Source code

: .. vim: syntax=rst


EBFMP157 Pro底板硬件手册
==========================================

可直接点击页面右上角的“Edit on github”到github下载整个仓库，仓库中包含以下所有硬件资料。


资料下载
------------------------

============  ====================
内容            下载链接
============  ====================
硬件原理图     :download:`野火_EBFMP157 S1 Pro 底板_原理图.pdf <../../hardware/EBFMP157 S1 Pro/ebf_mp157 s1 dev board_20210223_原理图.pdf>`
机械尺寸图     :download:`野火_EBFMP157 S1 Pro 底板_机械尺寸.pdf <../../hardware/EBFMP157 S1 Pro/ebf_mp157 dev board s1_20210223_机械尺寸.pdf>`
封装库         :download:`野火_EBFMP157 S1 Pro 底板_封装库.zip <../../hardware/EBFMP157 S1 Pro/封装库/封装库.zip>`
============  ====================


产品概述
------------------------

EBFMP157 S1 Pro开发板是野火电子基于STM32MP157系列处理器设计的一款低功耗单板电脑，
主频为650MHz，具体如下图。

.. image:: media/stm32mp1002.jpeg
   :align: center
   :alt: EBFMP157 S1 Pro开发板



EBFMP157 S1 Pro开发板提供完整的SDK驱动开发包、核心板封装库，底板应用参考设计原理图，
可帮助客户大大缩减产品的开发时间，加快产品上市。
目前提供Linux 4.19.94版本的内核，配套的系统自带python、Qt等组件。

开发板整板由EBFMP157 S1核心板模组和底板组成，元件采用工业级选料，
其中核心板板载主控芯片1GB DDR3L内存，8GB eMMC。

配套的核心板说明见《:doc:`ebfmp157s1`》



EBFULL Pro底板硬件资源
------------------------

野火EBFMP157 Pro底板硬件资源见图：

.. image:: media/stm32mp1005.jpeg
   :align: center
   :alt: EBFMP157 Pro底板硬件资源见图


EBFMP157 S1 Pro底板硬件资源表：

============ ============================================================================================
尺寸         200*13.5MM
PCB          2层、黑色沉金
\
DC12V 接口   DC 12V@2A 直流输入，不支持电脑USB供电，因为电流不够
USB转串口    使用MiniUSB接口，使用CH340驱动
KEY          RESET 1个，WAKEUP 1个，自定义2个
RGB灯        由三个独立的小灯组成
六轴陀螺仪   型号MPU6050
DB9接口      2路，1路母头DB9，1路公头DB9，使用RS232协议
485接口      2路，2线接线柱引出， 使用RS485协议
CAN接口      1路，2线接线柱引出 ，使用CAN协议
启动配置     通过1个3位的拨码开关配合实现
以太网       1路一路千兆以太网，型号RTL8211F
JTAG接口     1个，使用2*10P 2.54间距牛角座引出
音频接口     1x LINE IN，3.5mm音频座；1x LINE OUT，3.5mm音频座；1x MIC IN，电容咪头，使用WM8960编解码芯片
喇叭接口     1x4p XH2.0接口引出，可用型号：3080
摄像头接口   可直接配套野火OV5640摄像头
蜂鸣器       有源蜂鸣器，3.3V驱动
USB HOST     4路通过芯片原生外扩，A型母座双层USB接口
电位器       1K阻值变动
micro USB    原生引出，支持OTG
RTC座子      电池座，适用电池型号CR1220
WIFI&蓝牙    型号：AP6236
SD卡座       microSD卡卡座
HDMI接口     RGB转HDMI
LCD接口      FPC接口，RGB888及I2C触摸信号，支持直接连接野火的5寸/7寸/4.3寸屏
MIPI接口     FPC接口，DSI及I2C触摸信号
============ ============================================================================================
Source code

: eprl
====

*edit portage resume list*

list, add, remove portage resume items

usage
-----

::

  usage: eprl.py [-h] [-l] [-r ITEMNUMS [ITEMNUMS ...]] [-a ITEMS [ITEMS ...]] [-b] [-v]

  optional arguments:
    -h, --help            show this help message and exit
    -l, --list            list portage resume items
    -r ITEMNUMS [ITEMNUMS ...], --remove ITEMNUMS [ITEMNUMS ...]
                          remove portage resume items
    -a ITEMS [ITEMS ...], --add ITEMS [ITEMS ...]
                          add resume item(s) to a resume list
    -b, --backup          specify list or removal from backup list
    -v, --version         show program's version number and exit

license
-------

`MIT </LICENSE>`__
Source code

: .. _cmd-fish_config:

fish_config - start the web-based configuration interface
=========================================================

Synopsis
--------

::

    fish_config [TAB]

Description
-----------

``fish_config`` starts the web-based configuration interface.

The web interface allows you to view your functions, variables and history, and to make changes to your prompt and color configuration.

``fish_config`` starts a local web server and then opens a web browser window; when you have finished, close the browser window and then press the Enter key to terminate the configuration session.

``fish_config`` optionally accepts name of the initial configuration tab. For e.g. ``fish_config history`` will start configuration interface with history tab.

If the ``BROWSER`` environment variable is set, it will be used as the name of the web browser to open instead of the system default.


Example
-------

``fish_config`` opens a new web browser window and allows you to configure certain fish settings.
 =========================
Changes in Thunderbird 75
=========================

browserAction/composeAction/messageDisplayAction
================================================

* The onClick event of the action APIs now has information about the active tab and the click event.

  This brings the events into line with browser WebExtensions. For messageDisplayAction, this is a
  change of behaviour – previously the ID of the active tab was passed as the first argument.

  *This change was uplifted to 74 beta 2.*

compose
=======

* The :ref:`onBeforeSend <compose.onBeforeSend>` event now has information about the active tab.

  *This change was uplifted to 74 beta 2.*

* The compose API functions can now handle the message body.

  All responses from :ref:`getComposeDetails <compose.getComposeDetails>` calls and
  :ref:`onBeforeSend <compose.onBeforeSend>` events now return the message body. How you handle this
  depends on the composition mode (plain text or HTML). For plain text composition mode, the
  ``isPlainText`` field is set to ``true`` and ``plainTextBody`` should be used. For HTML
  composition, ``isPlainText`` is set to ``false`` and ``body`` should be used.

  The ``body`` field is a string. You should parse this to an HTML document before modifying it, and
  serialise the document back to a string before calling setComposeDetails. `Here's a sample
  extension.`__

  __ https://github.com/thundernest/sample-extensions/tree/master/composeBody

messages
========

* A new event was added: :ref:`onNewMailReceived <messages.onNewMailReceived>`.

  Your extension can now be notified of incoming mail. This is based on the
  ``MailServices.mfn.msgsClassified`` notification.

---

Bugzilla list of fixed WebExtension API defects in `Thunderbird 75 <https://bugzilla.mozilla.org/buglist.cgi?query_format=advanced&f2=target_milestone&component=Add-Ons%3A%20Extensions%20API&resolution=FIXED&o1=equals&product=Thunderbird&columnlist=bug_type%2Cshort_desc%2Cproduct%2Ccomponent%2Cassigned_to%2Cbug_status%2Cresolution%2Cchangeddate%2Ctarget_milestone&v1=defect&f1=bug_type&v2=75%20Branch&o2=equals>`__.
* * *
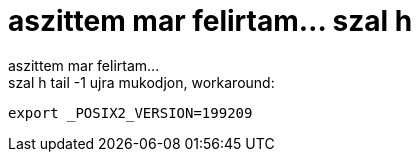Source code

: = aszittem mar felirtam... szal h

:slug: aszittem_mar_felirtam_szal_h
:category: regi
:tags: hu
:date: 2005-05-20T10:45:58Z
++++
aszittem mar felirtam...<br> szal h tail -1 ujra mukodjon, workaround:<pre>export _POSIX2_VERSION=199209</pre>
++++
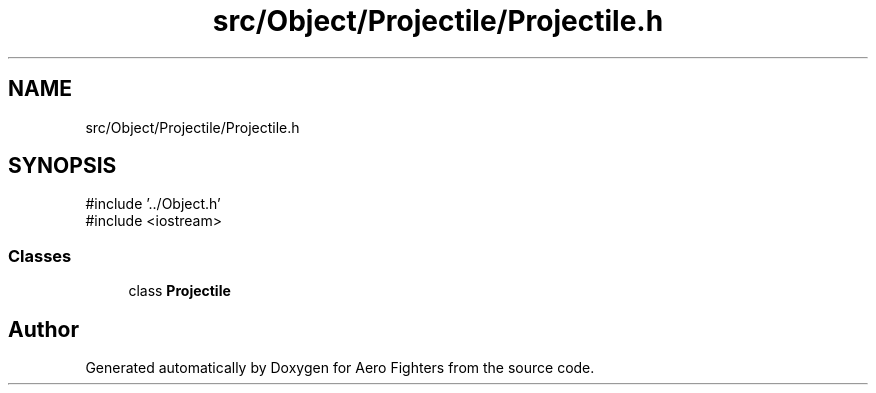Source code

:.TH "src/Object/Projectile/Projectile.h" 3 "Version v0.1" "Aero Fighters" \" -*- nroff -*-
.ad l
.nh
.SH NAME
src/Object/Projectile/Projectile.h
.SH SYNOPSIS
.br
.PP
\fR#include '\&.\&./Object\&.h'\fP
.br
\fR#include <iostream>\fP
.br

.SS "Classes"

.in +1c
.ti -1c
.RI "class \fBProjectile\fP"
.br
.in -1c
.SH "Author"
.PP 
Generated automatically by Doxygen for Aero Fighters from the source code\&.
--
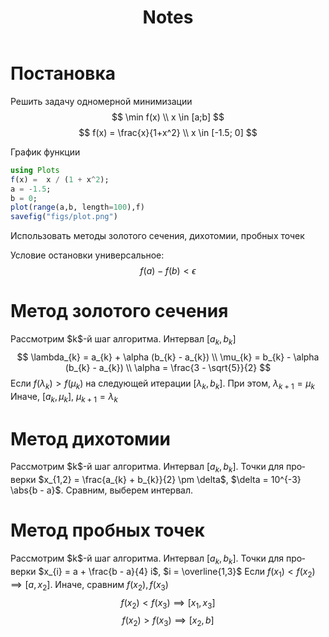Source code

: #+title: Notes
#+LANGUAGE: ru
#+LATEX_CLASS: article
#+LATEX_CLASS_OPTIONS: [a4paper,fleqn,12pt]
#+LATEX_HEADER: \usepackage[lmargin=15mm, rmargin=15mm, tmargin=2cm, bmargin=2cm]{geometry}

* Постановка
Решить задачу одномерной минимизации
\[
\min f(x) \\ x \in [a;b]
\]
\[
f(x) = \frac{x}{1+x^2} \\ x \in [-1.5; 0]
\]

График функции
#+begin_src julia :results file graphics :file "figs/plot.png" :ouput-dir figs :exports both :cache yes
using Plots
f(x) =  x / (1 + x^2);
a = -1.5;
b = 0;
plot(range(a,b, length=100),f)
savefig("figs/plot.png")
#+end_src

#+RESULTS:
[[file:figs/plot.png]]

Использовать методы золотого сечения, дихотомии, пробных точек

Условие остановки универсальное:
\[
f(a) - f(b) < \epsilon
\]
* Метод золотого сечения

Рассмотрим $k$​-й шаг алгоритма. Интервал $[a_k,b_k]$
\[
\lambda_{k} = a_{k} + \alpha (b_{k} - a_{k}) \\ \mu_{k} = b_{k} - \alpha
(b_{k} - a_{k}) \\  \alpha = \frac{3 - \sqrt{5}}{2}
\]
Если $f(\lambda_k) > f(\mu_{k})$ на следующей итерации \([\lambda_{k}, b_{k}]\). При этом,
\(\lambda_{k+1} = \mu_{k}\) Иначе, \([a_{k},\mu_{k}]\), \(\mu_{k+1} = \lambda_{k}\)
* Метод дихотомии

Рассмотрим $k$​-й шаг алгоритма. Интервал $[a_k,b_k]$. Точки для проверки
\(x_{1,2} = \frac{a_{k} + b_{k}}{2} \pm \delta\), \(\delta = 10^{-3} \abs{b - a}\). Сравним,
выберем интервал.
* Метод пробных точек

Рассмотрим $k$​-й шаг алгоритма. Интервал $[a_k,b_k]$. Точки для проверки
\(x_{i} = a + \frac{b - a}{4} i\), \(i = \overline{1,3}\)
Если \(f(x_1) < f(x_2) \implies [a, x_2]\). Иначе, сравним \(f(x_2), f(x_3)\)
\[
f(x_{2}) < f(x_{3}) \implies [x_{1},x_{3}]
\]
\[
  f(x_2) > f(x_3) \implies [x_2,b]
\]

→ EXERCISE
Determine how many lines of the material above contain "based", and give that number with no other words.

→ ANSWER SPACE
3